Outro facto que chamou atenção neste crime é que os raptores empunhavam armas de fogo do tipo AK 47 e pistola. Eles, os supostos criminosos, dispararam para afastar qualquer aproximação de pessoas que quisessem ajudar o empresário. As balas disparadas podem ajudar a encontrar a proveniência das armas, e a técnica de disparo é suspeita.
“Logo que vi aquele indivíduo com uma AK 47, o que estava vestido de roupa muçulmana, da forma que ele dispara a AK 47, aquela facilidade de manejar a arma, que é específica usada nas Forças de Defesa e Segurança, é sem sombra de dúvidas um grande elemento para entender-se que é um indivíduo que já maneja arma de fogo e que vem das nossas Forças de Defesa e Segurança”, concluiu Paulo de Sousa.
E há mais: “aquele indivíduo que dispara a pistola, também, da forma como dispara, que ele corre aquilo é uma posição específica de alguém treinado para usar arma de fogo e para reagir a combates ou prevenção de actos atípicos ou que lidam com o crime”.
Tudo isto, segundo o criminalista Paulo De Sousa, pode levar-nos a concluir que o crime foi cometido por alguém treinado pelo Estado.
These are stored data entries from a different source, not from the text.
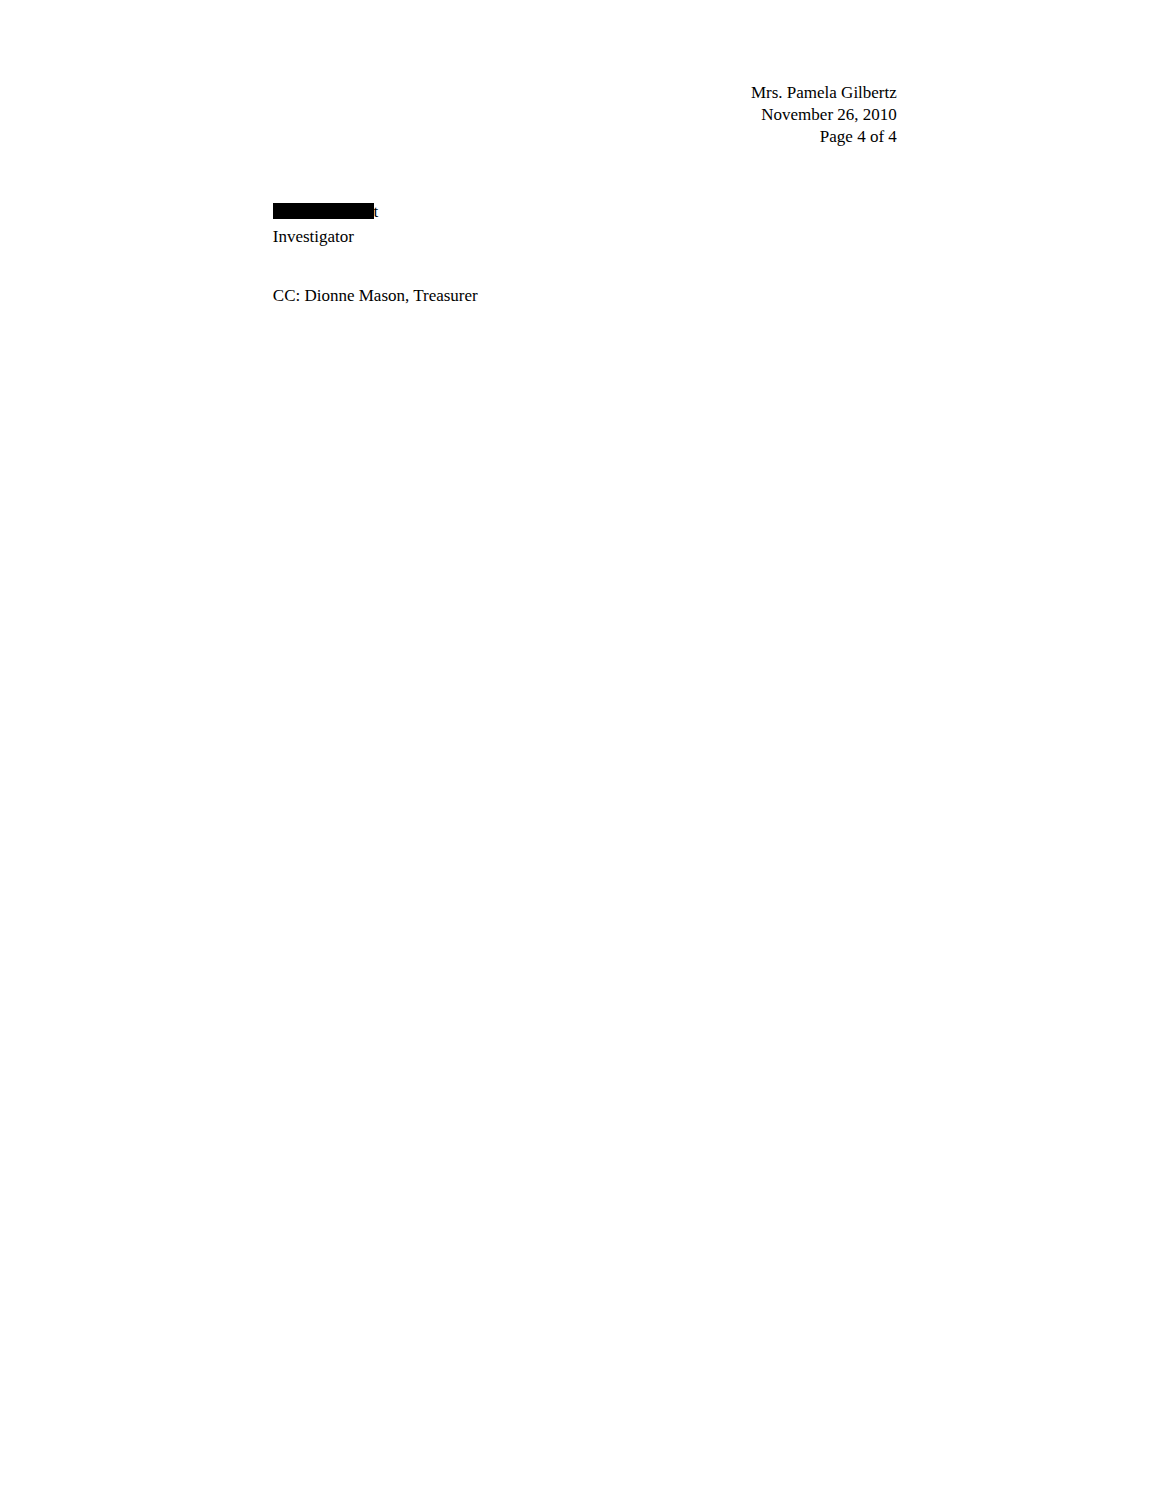Mrs. Pamela Gilbertz
November 26, 2010
Page 4 of 4
t
Investigator
CC: Dionne Mason, Treasurer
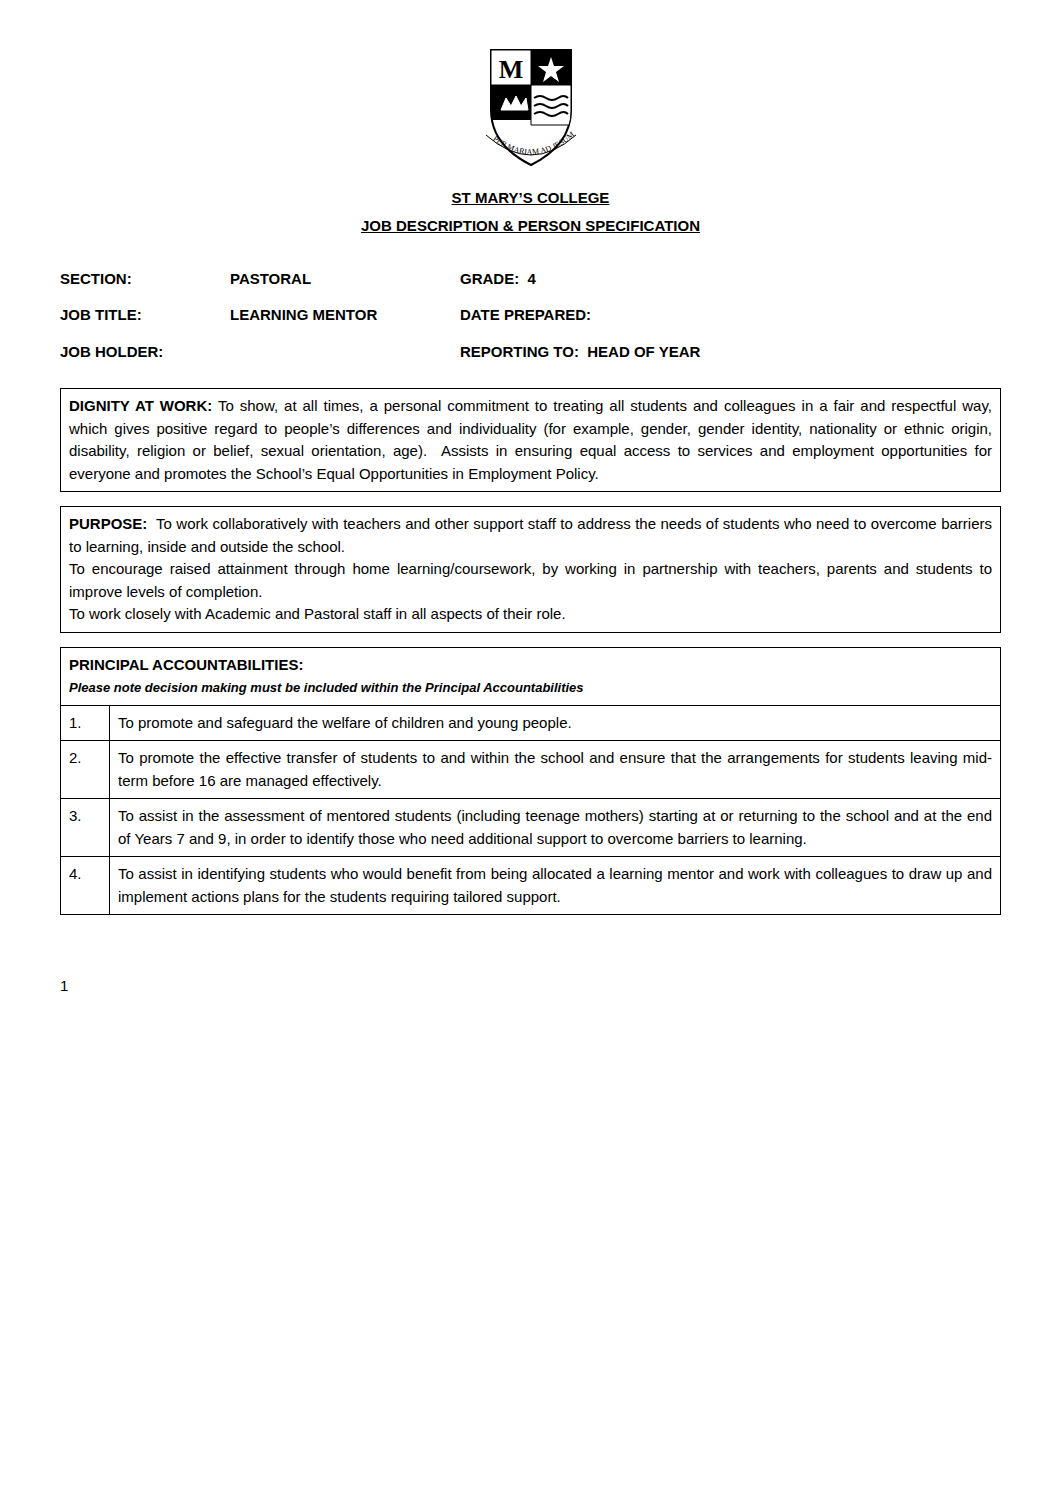M PER MARIAM AD JESUM
ST MARY’S COLLEGE
JOB DESCRIPTION & PERSON SPECIFICATION
SECTION:
PASTORAL
GRADE: 4
JOB TITLE:
LEARNING MENTOR
DATE PREPARED:
JOB HOLDER:
REPORTING TO: HEAD OF YEAR
| DIGNITY AT WORK: To show, at all times, a personal commitment to treating all students and colleagues in a fair and respectful way, which gives positive regard to people’s differences and individuality (for example, gender, gender identity, nationality or ethnic origin, disability, religion or belief, sexual orientation, age). Assists in ensuring equal access to services and employment opportunities for everyone and promotes the School’s Equal Opportunities in Employment Policy. |
| PURPOSE: To work collaboratively with teachers and other support staff to address the needs of students who need to overcome barriers to learning, inside and outside the school. To encourage raised attainment through home learning/coursework, by working in partnership with teachers, parents and students to improve levels of completion. To work closely with Academic and Pastoral staff in all aspects of their role. |
| PRINCIPAL ACCOUNTABILITIES: Please note decision making must be included within the Principal Accountabilities |
| 1. | To promote and safeguard the welfare of children and young people. |
| 2. | To promote the effective transfer of students to and within the school and ensure that the arrangements for students leaving mid-term before 16 are managed effectively. |
| 3. | To assist in the assessment of mentored students (including teenage mothers) starting at or returning to the school and at the end of Years 7 and 9, in order to identify those who need additional support to overcome barriers to learning. |
| 4. | To assist in identifying students who would benefit from being allocated a learning mentor and work with colleagues to draw up and implement actions plans for the students requiring tailored support. |
1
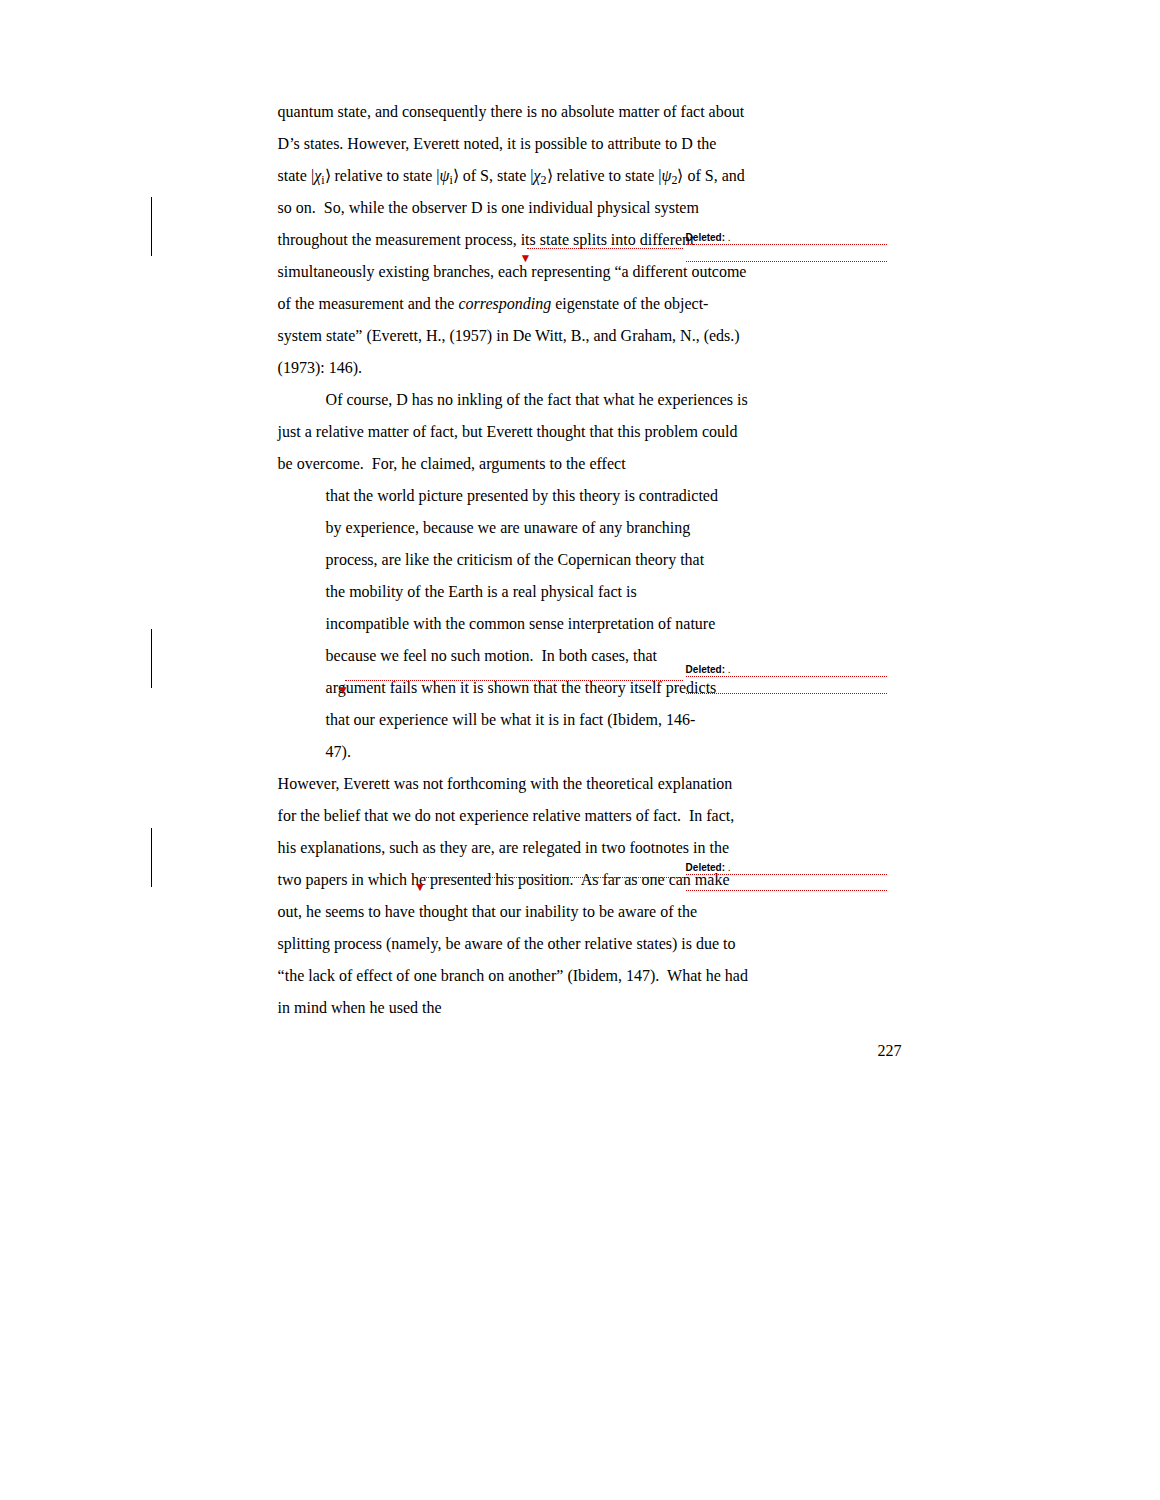quantum state, and consequently there is no absolute matter of fact about D’s states. However, Everett noted, it is possible to attribute to D the state |χi⟩ relative to state |ψi⟩ of S, state |χ 2⟩ relative to state |ψ 2⟩ of S, and so on. So, while the observer D is one individual physical system throughout the measurement process, its state splits into different simultaneously existing branches, each representing “a different outcome of the measurement and the corresponding eigenstate of the object-system state” (Everett, H., (1957) in De Witt, B., and Graham, N., (eds.) (1973): 146).
Of course, D has no inkling of the fact that what he experiences is just a relative matter of fact, but Everett thought that this problem could be overcome. For, he claimed, arguments to the effect
that the world picture presented by this theory is contradicted by experience, because we are unaware of any branching process, are like the criticism of the Copernican theory that the mobility of the Earth is a real physical fact is incompatible with the common sense interpretation of nature because we feel no such motion. In both cases, that argument fails when it is shown that the theory itself predicts that our experience will be what it is in fact (Ibidem, 146-47).
However, Everett was not forthcoming with the theoretical explanation for the belief that we do not experience relative matters of fact. In fact, his explanations, such as they are, are relegated in two footnotes in the two papers in which he presented his position. As far as one can make out, he seems to have thought that our inability to be aware of the splitting process (namely, be aware of the other relative states) is due to “the lack of effect of one branch on another” (Ibidem, 147). What he had in mind when he used the
▼
▼
▼
Deleted: .
Deleted: .
Deleted: .
227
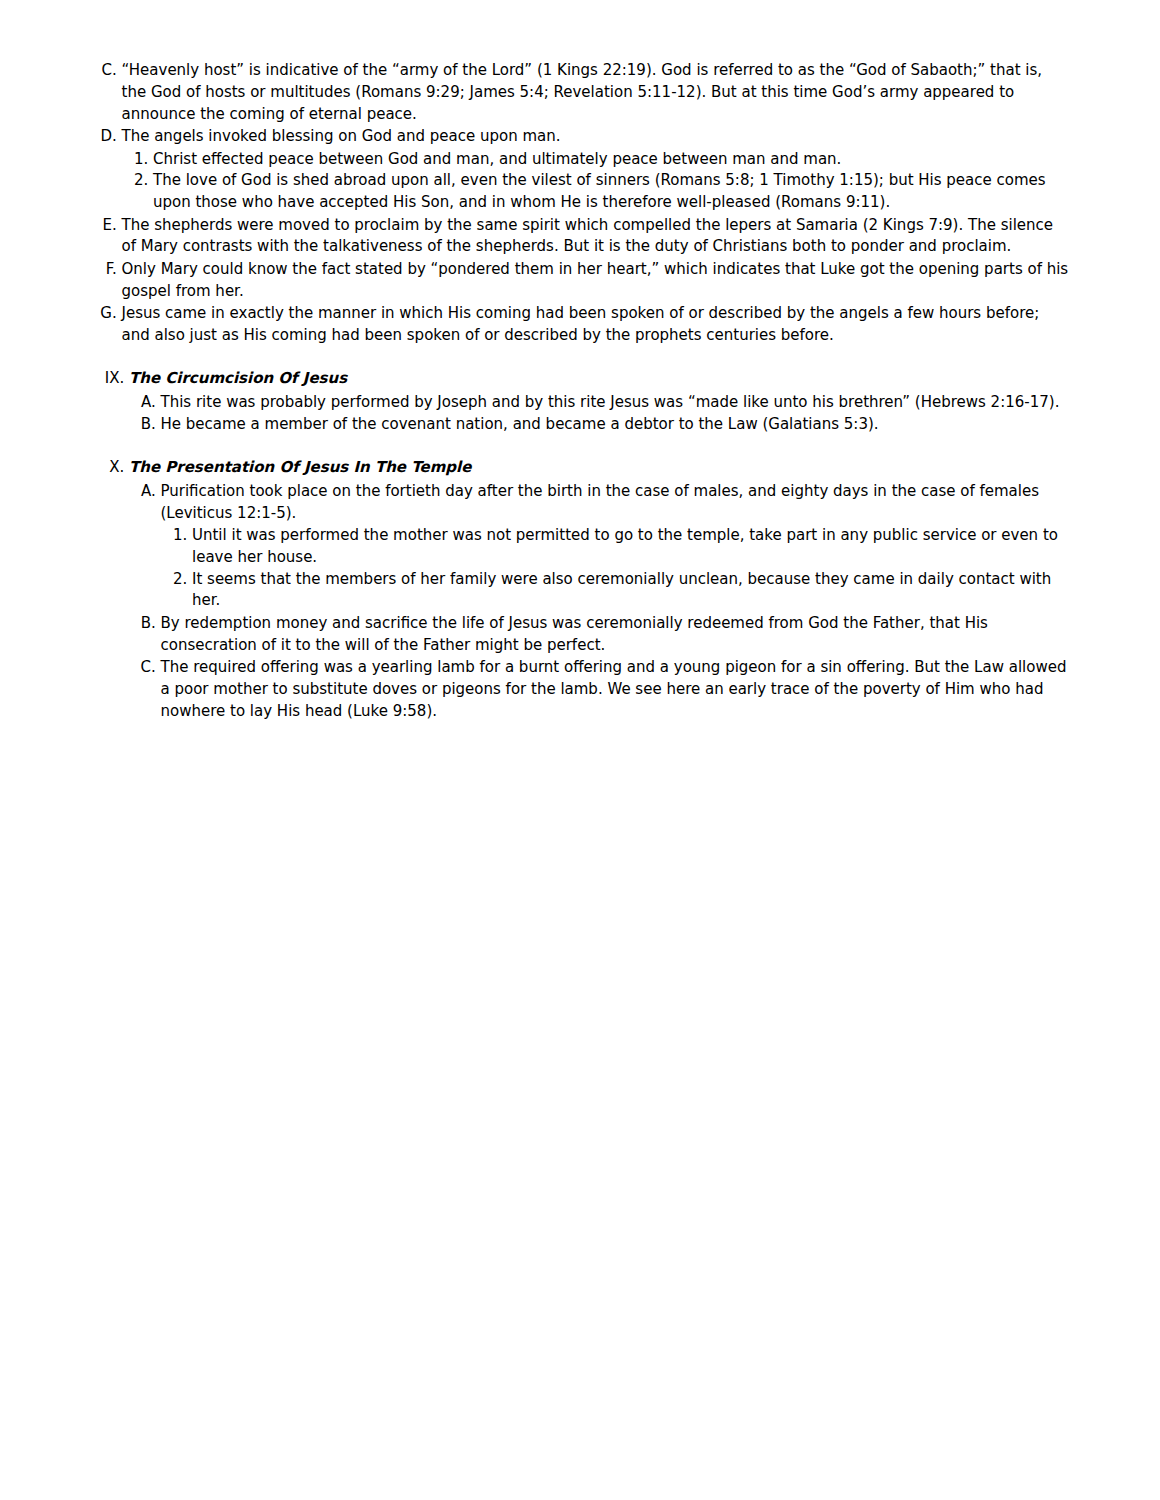“Heavenly host” is indicative of the “army of the Lord” (1 Kings 22:19). God is referred to as the “God of Sabaoth;” that is, the God of hosts or multitudes (Romans 9:29; James 5:4; Revelation 5:11-12). But at this time God’s army appeared to announce the coming of eternal peace.
The angels invoked blessing on God and peace upon man.
Christ effected peace between God and man, and ultimately peace between man and man.
The love of God is shed abroad upon all, even the vilest of sinners (Romans 5:8; 1 Timothy 1:15); but His peace comes upon those who have accepted His Son, and in whom He is therefore well-pleased (Romans 9:11).
The shepherds were moved to proclaim by the same spirit which compelled the lepers at Samaria (2 Kings 7:9). The silence of Mary contrasts with the talkativeness of the shepherds. But it is the duty of Christians both to ponder and proclaim.
Only Mary could know the fact stated by “pondered them in her heart,” which indicates that Luke got the opening parts of his gospel from her.
Jesus came in exactly the manner in which His coming had been spoken of or described by the angels a few hours before; and also just as His coming had been spoken of or described by the prophets centuries before.
The Circumcision Of Jesus
This rite was probably performed by Joseph and by this rite Jesus was “made like unto his brethren” (Hebrews 2:16-17).
He became a member of the covenant nation, and became a debtor to the Law (Galatians 5:3).
The Presentation Of Jesus In The Temple
Purification took place on the fortieth day after the birth in the case of males, and eighty days in the case of females (Leviticus 12:1-5).
Until it was performed the mother was not permitted to go to the temple, take part in any public service or even to leave her house.
It seems that the members of her family were also ceremonially unclean, because they came in daily contact with her.
By redemption money and sacrifice the life of Jesus was ceremonially redeemed from God the Father, that His consecration of it to the will of the Father might be perfect.
The required offering was a yearling lamb for a burnt offering and a young pigeon for a sin offering. But the Law allowed a poor mother to substitute doves or pigeons for the lamb. We see here an early trace of the poverty of Him who had nowhere to lay His head (Luke 9:58).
“Não quero com isso afirmar que são elementos das Forças de Defesa e Segurança, mas, lembre-se, que num dos informes apresentados pela Procuradora-Geral da República ao Parlamento disse, em viva voz, que há indivíduos, ligados à investigação criminal metidos em crimes de raptos e outros crimes organizados”, recordou o criminalista.
Prova disso, segundo Paulo de Sousa, “é o mecanismo de desprotecção facial. Por trás daquilo, entende-se que há uma espécie de garantia de protecção, mesmo que se identifiquem, quem vai identificar será que efectivamente, vai apresentá-los”.
Com balas disparadas na cena do crime, é possível também chegar-se ao proprietário da arma, caso a mesma esteja registada.
“Sempre que disparamos uma arma de fogo, há vários vestígios que ela (arma de fogo) proporciona e, a partir daí, vai se aferir, junto à informação de base de dados, onde é que está alocada, onde encontram-se as armas de fogo”, esclareceu o criminalista.
O rapto ocorreu entre as avenidas Guerra Popular e Albert Luthuli, fortemente policiadas e a cerca de dois quilómetros do Comando-Geral da Polícia. Com tudo isto, De Sousa acredita que o Serviço Nacional de Investigação Criminal tem caminho bem andado para esclarecer este crime de rapto.